Exercise objective:
Return a faithful copy of all the entries, omitting the images.

(Dataset records)
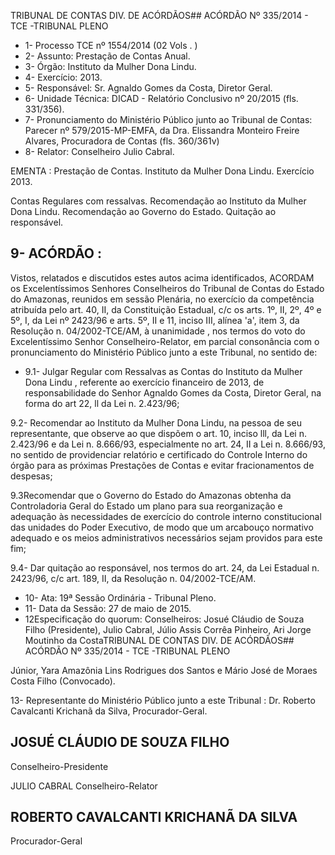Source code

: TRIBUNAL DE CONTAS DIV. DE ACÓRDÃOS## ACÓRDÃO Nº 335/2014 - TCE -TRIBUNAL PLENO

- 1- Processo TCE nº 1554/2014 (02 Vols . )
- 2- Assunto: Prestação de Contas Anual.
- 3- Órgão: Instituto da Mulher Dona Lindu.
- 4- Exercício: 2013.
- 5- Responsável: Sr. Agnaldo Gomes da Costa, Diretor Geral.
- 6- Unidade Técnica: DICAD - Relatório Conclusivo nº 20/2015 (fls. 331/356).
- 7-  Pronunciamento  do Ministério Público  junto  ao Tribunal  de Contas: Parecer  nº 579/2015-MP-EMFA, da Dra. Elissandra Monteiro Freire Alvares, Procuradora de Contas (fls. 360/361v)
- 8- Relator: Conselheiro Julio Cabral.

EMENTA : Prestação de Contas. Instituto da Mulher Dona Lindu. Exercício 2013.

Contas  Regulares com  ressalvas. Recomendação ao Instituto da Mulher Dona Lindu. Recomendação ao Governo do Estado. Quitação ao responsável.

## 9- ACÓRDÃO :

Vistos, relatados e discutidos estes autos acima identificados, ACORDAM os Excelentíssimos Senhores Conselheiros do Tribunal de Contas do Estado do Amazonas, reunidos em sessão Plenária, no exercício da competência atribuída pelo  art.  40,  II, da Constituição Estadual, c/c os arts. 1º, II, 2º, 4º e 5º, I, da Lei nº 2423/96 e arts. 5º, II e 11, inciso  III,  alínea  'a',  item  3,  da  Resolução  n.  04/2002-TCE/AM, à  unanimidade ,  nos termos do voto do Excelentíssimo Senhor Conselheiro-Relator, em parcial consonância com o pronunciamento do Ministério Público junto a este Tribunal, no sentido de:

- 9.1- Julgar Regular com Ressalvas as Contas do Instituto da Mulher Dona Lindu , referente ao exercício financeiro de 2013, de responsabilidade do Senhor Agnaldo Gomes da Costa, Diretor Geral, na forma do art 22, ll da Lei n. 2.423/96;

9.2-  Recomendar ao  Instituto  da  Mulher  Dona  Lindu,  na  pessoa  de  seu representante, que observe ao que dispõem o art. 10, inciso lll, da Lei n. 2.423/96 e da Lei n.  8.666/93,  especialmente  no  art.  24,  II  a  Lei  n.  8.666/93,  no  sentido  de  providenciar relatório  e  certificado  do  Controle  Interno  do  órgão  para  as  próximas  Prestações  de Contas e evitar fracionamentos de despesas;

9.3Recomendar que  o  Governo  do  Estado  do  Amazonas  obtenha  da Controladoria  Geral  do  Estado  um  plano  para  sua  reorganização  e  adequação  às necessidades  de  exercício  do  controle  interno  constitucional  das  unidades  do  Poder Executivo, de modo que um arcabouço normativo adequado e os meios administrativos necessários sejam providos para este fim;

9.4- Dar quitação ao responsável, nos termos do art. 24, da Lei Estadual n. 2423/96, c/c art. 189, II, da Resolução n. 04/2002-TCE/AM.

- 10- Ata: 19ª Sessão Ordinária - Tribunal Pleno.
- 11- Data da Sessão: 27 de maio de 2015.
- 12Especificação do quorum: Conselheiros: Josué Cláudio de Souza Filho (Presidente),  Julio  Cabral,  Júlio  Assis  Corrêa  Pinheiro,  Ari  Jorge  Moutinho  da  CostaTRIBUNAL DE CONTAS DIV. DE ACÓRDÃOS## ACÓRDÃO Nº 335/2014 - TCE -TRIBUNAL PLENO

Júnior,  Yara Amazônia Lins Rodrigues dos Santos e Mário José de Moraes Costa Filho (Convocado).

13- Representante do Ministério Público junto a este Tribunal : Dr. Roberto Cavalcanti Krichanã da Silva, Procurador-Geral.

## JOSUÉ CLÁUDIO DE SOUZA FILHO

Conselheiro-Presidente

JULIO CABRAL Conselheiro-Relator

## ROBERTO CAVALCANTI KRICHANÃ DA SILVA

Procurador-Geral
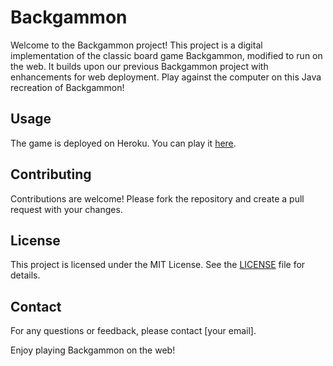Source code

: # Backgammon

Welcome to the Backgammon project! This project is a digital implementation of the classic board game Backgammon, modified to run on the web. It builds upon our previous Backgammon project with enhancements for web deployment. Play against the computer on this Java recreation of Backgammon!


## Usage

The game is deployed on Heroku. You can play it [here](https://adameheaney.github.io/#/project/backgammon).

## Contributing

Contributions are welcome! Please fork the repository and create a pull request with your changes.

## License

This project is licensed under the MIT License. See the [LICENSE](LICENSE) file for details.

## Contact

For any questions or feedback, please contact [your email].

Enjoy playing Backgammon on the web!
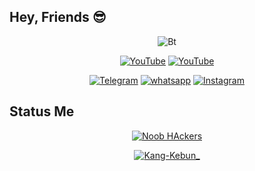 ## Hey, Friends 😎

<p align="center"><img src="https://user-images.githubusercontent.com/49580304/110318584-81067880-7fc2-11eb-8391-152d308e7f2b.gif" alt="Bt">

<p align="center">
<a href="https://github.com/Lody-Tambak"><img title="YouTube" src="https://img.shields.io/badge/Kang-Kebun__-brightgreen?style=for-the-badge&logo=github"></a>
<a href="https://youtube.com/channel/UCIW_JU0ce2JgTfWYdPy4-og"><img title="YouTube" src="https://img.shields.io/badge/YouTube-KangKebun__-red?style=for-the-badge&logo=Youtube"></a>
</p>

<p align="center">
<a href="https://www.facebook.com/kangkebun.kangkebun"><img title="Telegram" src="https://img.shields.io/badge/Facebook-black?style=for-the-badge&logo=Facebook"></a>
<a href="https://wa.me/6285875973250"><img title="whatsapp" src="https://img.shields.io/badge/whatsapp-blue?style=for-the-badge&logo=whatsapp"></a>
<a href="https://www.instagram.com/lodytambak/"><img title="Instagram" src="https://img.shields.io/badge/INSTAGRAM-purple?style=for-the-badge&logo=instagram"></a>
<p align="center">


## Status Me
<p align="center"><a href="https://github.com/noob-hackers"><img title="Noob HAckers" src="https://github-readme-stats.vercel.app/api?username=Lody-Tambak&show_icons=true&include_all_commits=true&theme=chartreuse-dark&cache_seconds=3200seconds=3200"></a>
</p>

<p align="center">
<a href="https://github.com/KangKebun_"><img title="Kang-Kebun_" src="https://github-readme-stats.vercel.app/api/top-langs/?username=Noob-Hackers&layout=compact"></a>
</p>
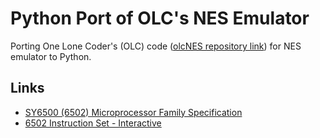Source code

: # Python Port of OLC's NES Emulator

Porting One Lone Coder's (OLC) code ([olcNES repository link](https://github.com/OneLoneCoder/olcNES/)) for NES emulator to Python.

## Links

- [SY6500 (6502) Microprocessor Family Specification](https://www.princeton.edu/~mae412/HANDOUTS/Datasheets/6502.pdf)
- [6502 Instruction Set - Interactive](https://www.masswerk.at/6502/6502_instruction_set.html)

Solution to this problem:
Source code

: TRIBUNAL DE CONTAS DIV. DE ACÓRDÃOS## ACÓRDÃO Nº 335/2014 - TCE -TRIBUNAL PLENO

- 1- Processo TCE nº 1554/2014 (02 Vols . )
- 2- Assunto: Prestação de Contas Anual.
- 3- Órgão: Instituto da Mulher Dona Lindu.
- 4- Exercício: 2013.
- 5- Responsável: Sr. Agnaldo Gomes da Costa, Diretor Geral.
- 6- Unidade Técnica: DICAD - Relatório Conclusivo nº 20/2015 (fls. 331/356).
- 7-  Pronunciamento  do Ministério Público  junto  ao Tribunal  de Contas: Parecer  nº 579/2015-MP-EMFA, da Dra. Elissandra Monteiro Freire Alvares, Procuradora de Contas (fls. 360/361v)
- 8- Relator: Conselheiro Julio Cabral.

EMENTA : Prestação de Contas. Instituto da Mulher Dona Lindu. Exercício 2013.

Contas  Regulares com  ressalvas. Recomendação ao Instituto da Mulher Dona Lindu. Recomendação ao Governo do Estado. Quitação ao responsável.

## 9- ACÓRDÃO :

Vistos, relatados e discutidos estes autos acima identificados, ACORDAM os Excelentíssimos Senhores Conselheiros do Tribunal de Contas do Estado do Amazonas, reunidos em sessão Plenária, no exercício da competência atribuída pelo  art.  40,  II, da Constituição Estadual, c/c os arts. 1º, II, 2º, 4º e 5º, I, da Lei nº 2423/96 e arts. 5º, II e 11, inciso  III,  alínea  'a',  item  3,  da  Resolução  n.  04/2002-TCE/AM, à  unanimidade ,  nos termos do voto do Excelentíssimo Senhor Conselheiro-Relator, em parcial consonância com o pronunciamento do Ministério Público junto a este Tribunal, no sentido de:

- 9.1- Julgar Regular com Ressalvas as Contas do Instituto da Mulher Dona Lindu , referente ao exercício financeiro de 2013, de responsabilidade do Senhor Agnaldo Gomes da Costa, Diretor Geral, na forma do art 22, ll da Lei n. 2.423/96;

9.2-  Recomendar ao  Instituto  da  Mulher  Dona  Lindu,  na  pessoa  de  seu representante, que observe ao que dispõem o art. 10, inciso lll, da Lei n. 2.423/96 e da Lei n.  8.666/93,  especialmente  no  art.  24,  II  a  Lei  n.  8.666/93,  no  sentido  de  providenciar relatório  e  certificado  do  Controle  Interno  do  órgão  para  as  próximas  Prestações  de Contas e evitar fracionamentos de despesas;

9.3Recomendar que  o  Governo  do  Estado  do  Amazonas  obtenha  da Controladoria  Geral  do  Estado  um  plano  para  sua  reorganização  e  adequação  às necessidades  de  exercício  do  controle  interno  constitucional  das  unidades  do  Poder Executivo, de modo que um arcabouço normativo adequado e os meios administrativos necessários sejam providos para este fim;

9.4- Dar quitação ao responsável, nos termos do art. 24, da Lei Estadual n. 2423/96, c/c art. 189, II, da Resolução n. 04/2002-TCE/AM.

- 10- Ata: 19ª Sessão Ordinária - Tribunal Pleno.
- 11- Data da Sessão: 27 de maio de 2015.
- 12Especificação do quorum: Conselheiros: Josué Cláudio de Souza Filho (Presidente),  Julio  Cabral,  Júlio  Assis  Corrêa  Pinheiro,  Ari  Jorge  Moutinho  da  CostaTRIBUNAL DE CONTAS DIV. DE ACÓRDÃOS## ACÓRDÃO Nº 335/2014 - TCE -TRIBUNAL PLENO

Júnior,  Yara Amazônia Lins Rodrigues dos Santos e Mário José de Moraes Costa Filho (Convocado).

13- Representante do Ministério Público junto a este Tribunal : Dr. Roberto Cavalcanti Krichanã da Silva, Procurador-Geral.

## JOSUÉ CLÁUDIO DE SOUZA FILHO

Conselheiro-Presidente

JULIO CABRAL Conselheiro-Relator

## ROBERTO CAVALCANTI KRICHANÃ DA SILVA

Procurador-Geral
Source code

: # Backgammon

Welcome to the Backgammon project! This project is a digital implementation of the classic board game Backgammon, modified to run on the web. It builds upon our previous Backgammon project with enhancements for web deployment. Play against the computer on this Java recreation of Backgammon!


## Usage

The game is deployed on Heroku. You can play it [here](https://adameheaney.github.io/#/project/backgammon).

## Contributing

Contributions are welcome! Please fork the repository and create a pull request with your changes.

## License

This project is licensed under the MIT License. See the [LICENSE](LICENSE) file for details.

## Contact

For any questions or feedback, please contact [your email].

Enjoy playing Backgammon on the web!
 ## Hey, Friends 😎

<p align="center"><img src="https://user-images.githubusercontent.com/49580304/110318584-81067880-7fc2-11eb-8391-152d308e7f2b.gif" alt="Bt">

<p align="center">
<a href="https://github.com/Lody-Tambak"><img title="YouTube" src="https://img.shields.io/badge/Kang-Kebun__-brightgreen?style=for-the-badge&logo=github"></a>
<a href="https://youtube.com/channel/UCIW_JU0ce2JgTfWYdPy4-og"><img title="YouTube" src="https://img.shields.io/badge/YouTube-KangKebun__-red?style=for-the-badge&logo=Youtube"></a>
</p>

<p align="center">
<a href="https://www.facebook.com/kangkebun.kangkebun"><img title="Telegram" src="https://img.shields.io/badge/Facebook-black?style=for-the-badge&logo=Facebook"></a>
<a href="https://wa.me/6285875973250"><img title="whatsapp" src="https://img.shields.io/badge/whatsapp-blue?style=for-the-badge&logo=whatsapp"></a>
<a href="https://www.instagram.com/lodytambak/"><img title="Instagram" src="https://img.shields.io/badge/INSTAGRAM-purple?style=for-the-badge&logo=instagram"></a>
<p align="center">


## Status Me
<p align="center"><a href="https://github.com/noob-hackers"><img title="Noob HAckers" src="https://github-readme-stats.vercel.app/api?username=Lody-Tambak&show_icons=true&include_all_commits=true&theme=chartreuse-dark&cache_seconds=3200seconds=3200"></a>
</p>

<p align="center">
<a href="https://github.com/KangKebun_"><img title="Kang-Kebun_" src="https://github-readme-stats.vercel.app/api/top-langs/?username=Noob-Hackers&layout=compact"></a>
</p>
Source code

: # Python Port of OLC's NES Emulator

Porting One Lone Coder's (OLC) code ([olcNES repository link](https://github.com/OneLoneCoder/olcNES/)) for NES emulator to Python.

## Links

- [SY6500 (6502) Microprocessor Family Specification](https://www.princeton.edu/~mae412/HANDOUTS/Datasheets/6502.pdf)
- [6502 Instruction Set - Interactive](https://www.masswerk.at/6502/6502_instruction_set.html)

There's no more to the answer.